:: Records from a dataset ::
----------
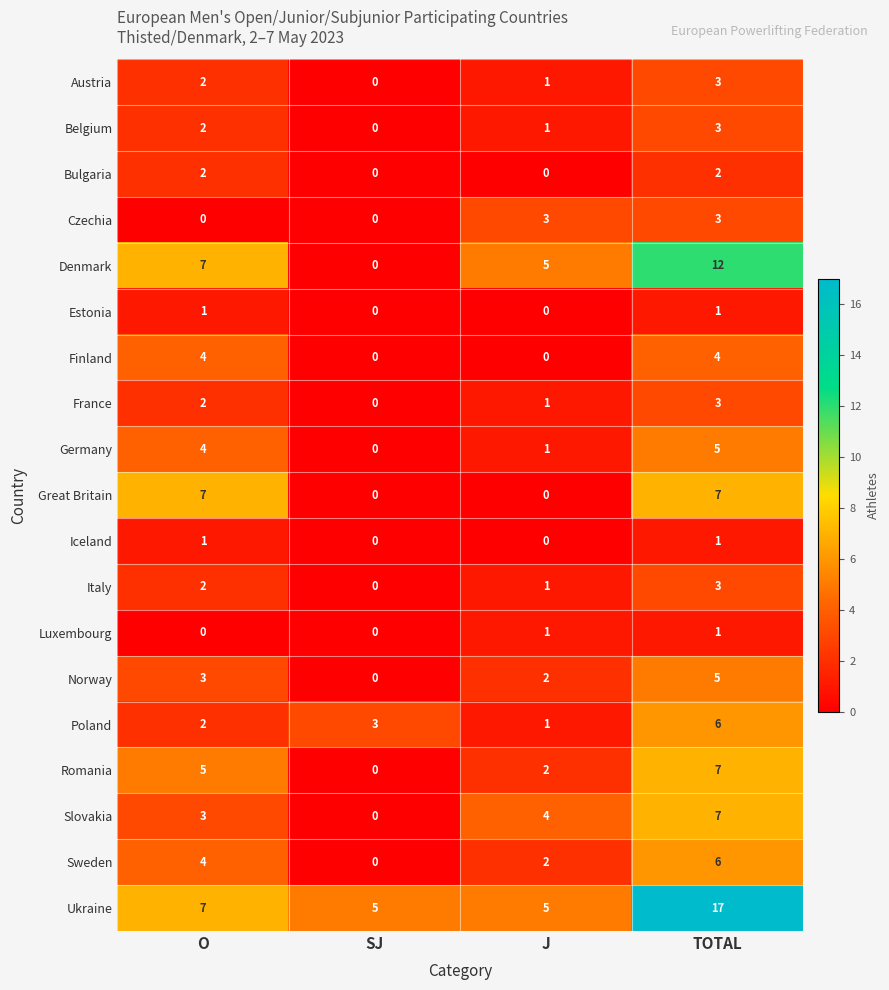

List the labels in order of Denmark value, largest first.

TOTAL, O, J, SJ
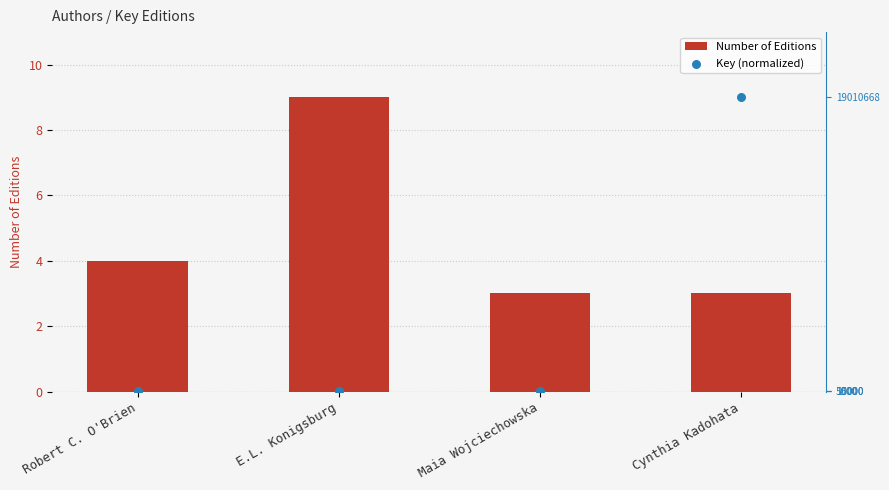

Which series has the largest total across all categories?

Number of Editions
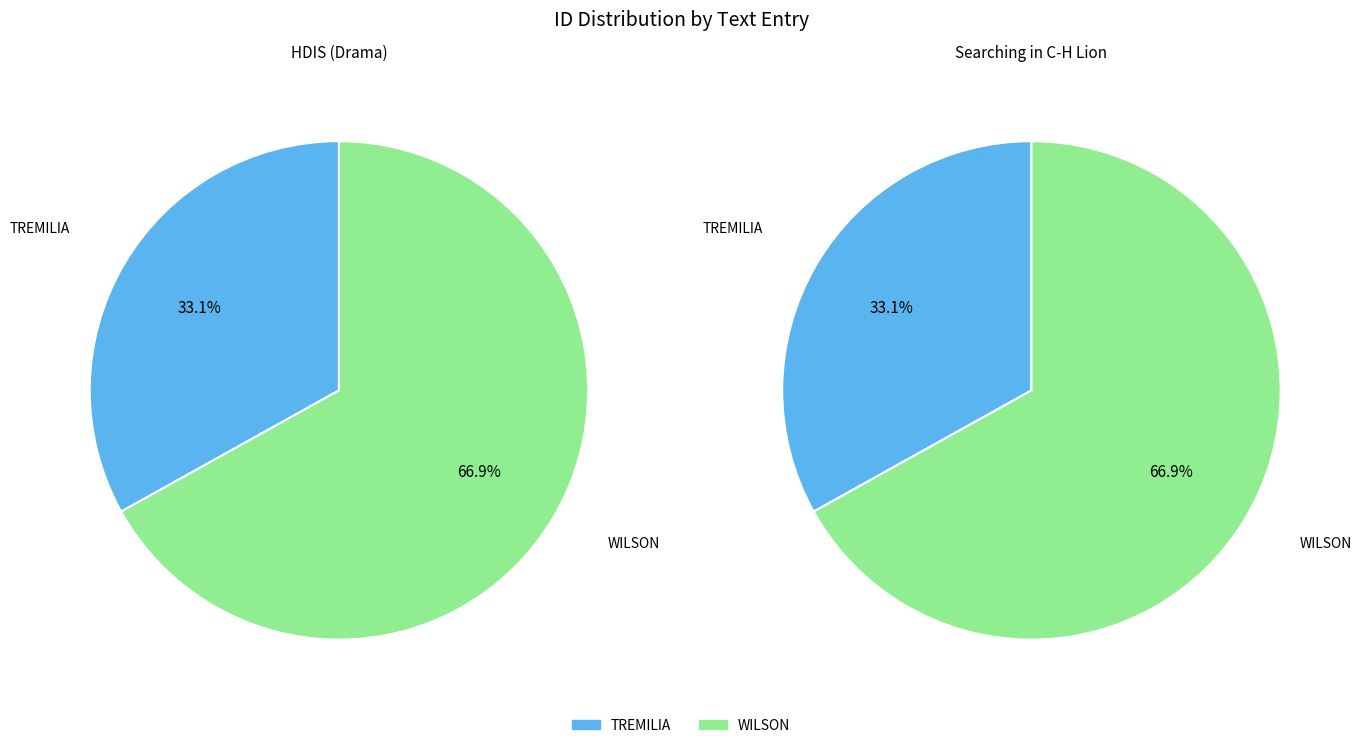

Does any single category account for the majority?

Yes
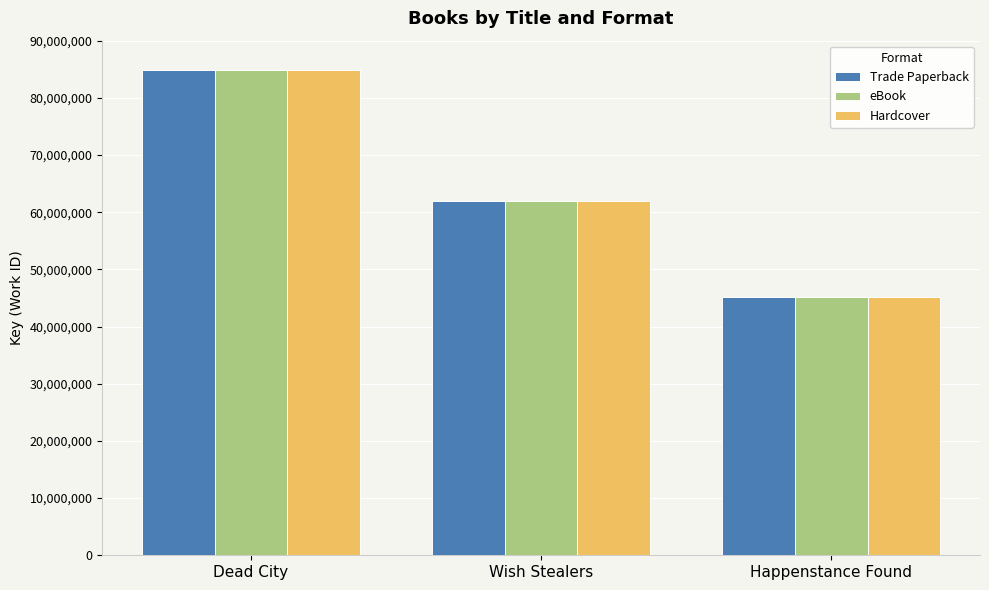

Is it true that Trade Paperback equals 20865283 at Happenstance Found?

False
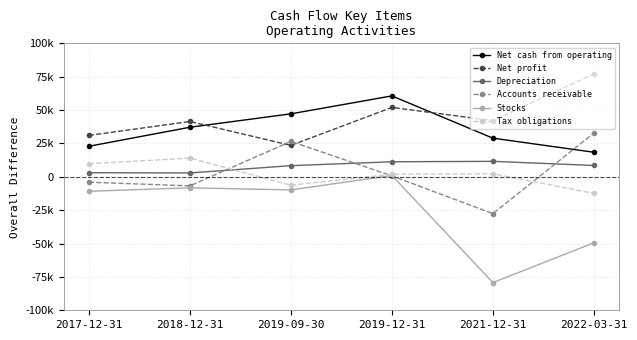

How many negative values does the Accounts receivable series have?

3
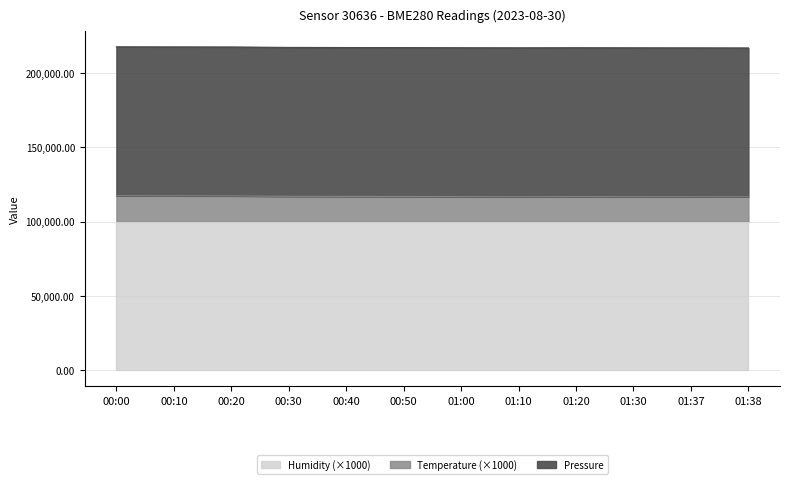

What is the total value across all series at 00:30?

217289.4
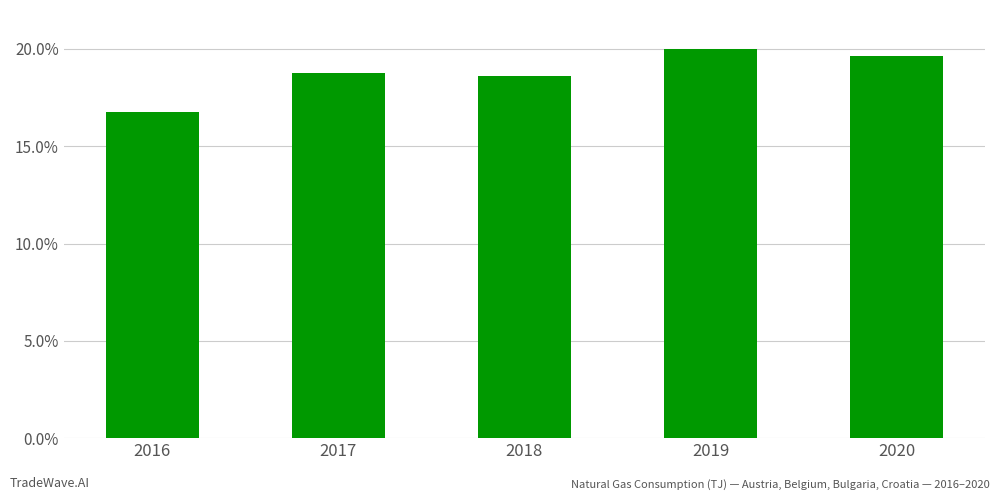

At which category does the chart reach its minimum across all series?

2016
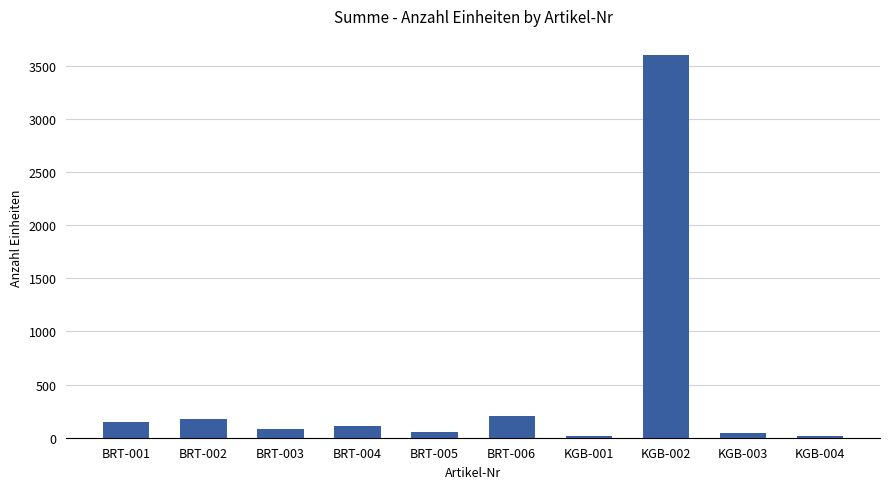

What is the label of the 8th bar from the left?

KGB-002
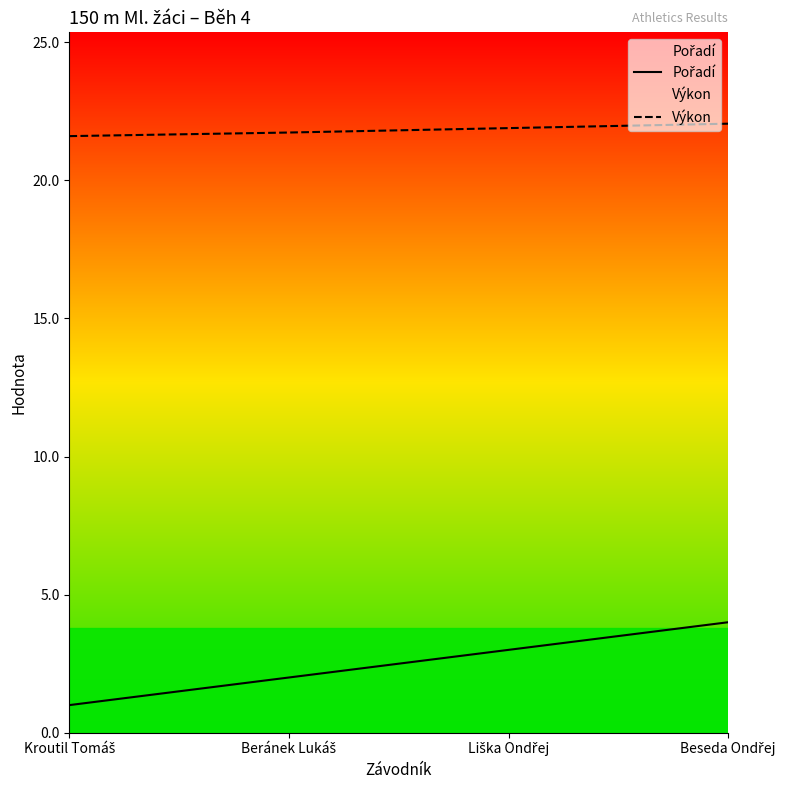

List the series in order of their overall mean, lowest first.

Pořadí, Výkon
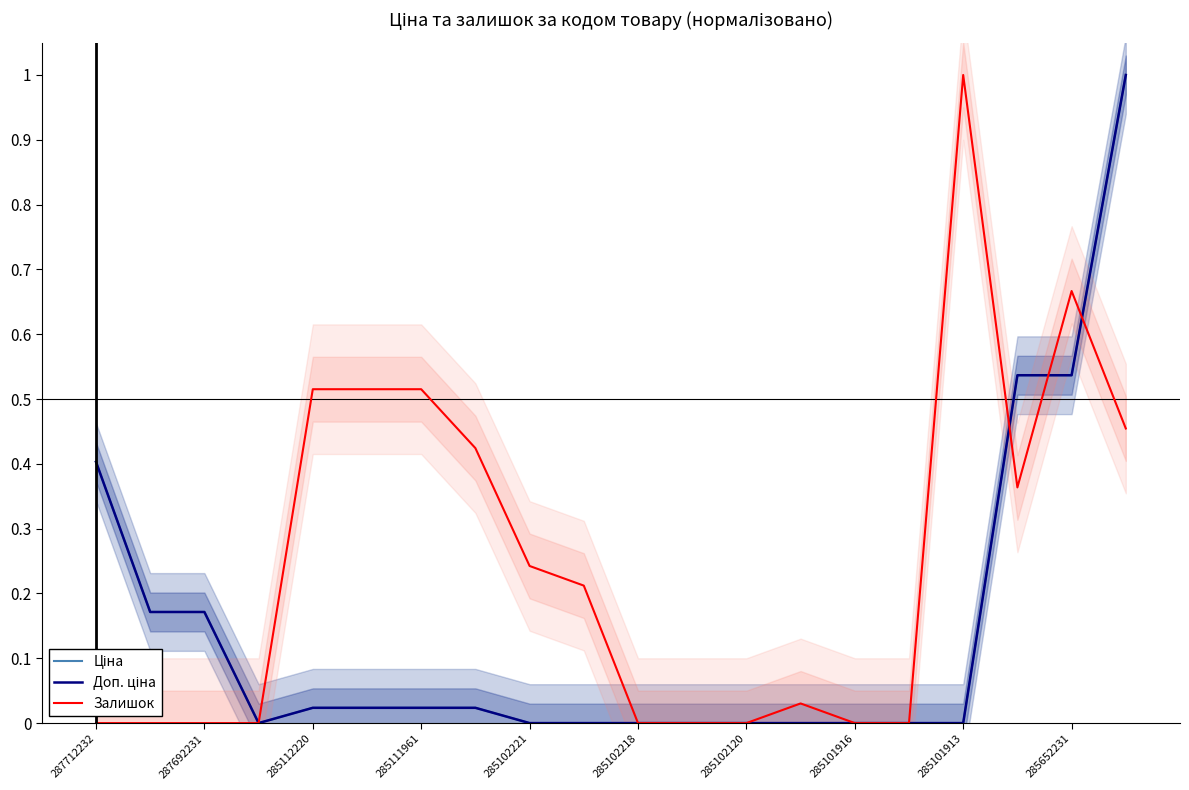

Is it true that Ціна equals 0.0 at 285111961?

False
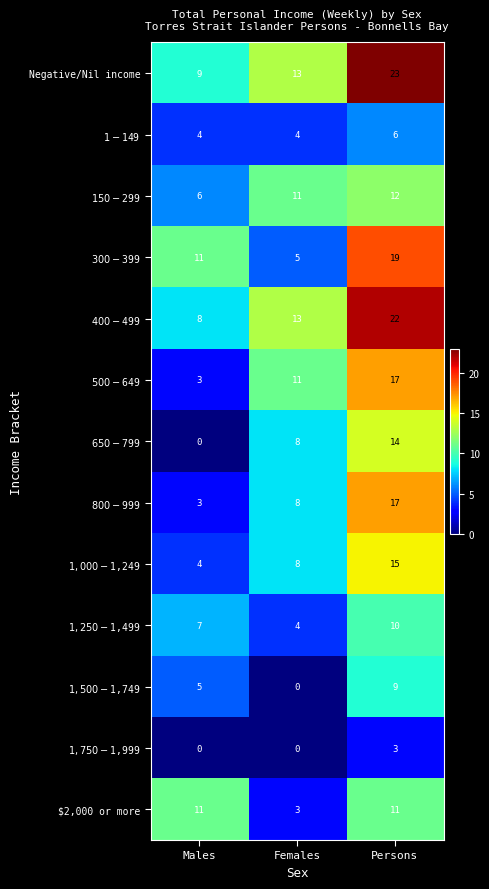

How many series are shown in this chart?

13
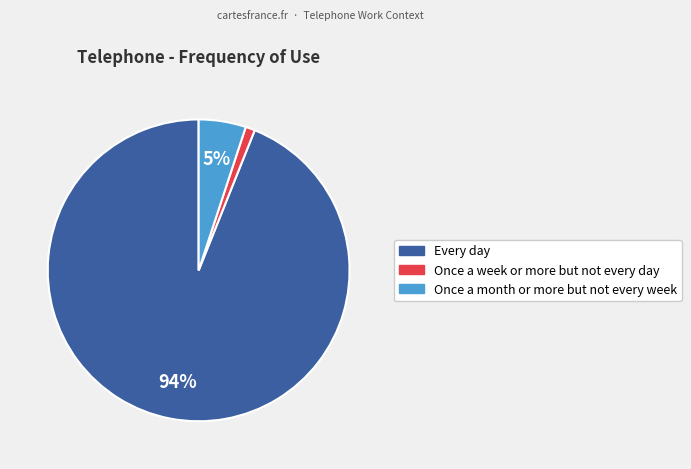

How many segments does this pie chart have?

3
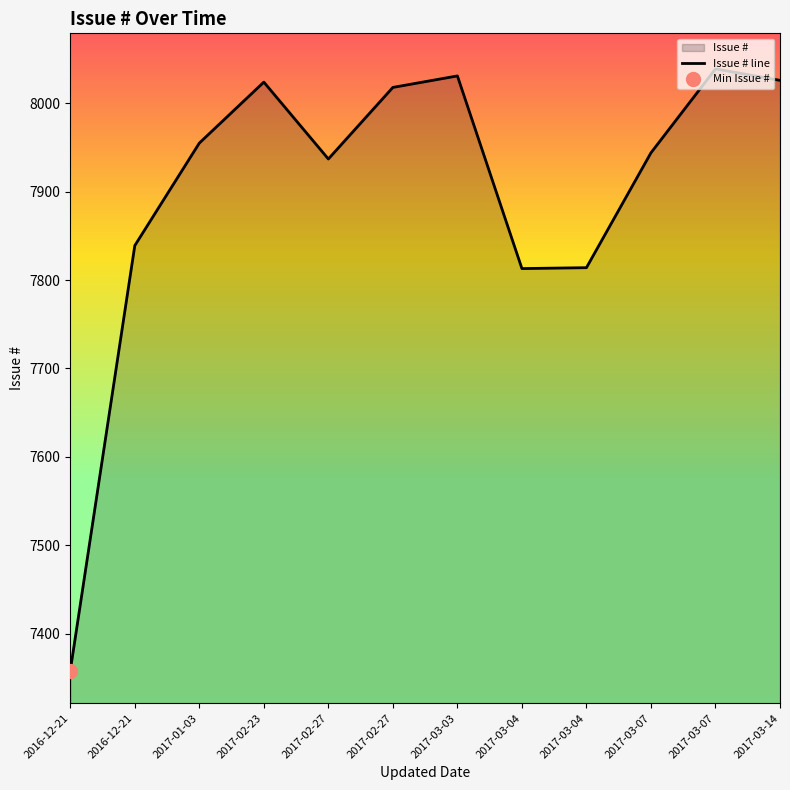

List the labels in order of value, smallest first.

2016-12-21, 2017-03-04, 2017-03-04, 2016-12-21, 2017-02-27, 2017-03-07, 2017-01-03, 2017-02-27, 2017-02-23, 2017-03-14, 2017-03-03, 2017-03-07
----------
:: WHAT THIS TASK INVOLVES ::
Print all of the material above word for word, leaving out the pictures.

:: ANSWER BOX ::
List the labels in order of Denmark value, largest first.

TOTAL, O, J, SJ

Which series has the largest total across all categories?

Number of Editions

Does any single category account for the majority?

Yes

Is it true that Trade Paperback equals 20865283 at Happenstance Found?

False

How many negative values does the Accounts receivable series have?

3

What is the total value across all series at 00:30?

217289.4

At which category does the chart reach its minimum across all series?

2016

What is the label of the 8th bar from the left?

KGB-002

List the series in order of their overall mean, lowest first.

Pořadí, Výkon

Is it true that Ціна equals 0.0 at 285111961?

False

How many series are shown in this chart?

13

How many segments does this pie chart have?

3

List the labels in order of value, smallest first.

2016-12-21, 2017-03-04, 2017-03-04, 2016-12-21, 2017-02-27, 2017-03-07, 2017-01-03, 2017-02-27, 2017-02-23, 2017-03-14, 2017-03-03, 2017-03-07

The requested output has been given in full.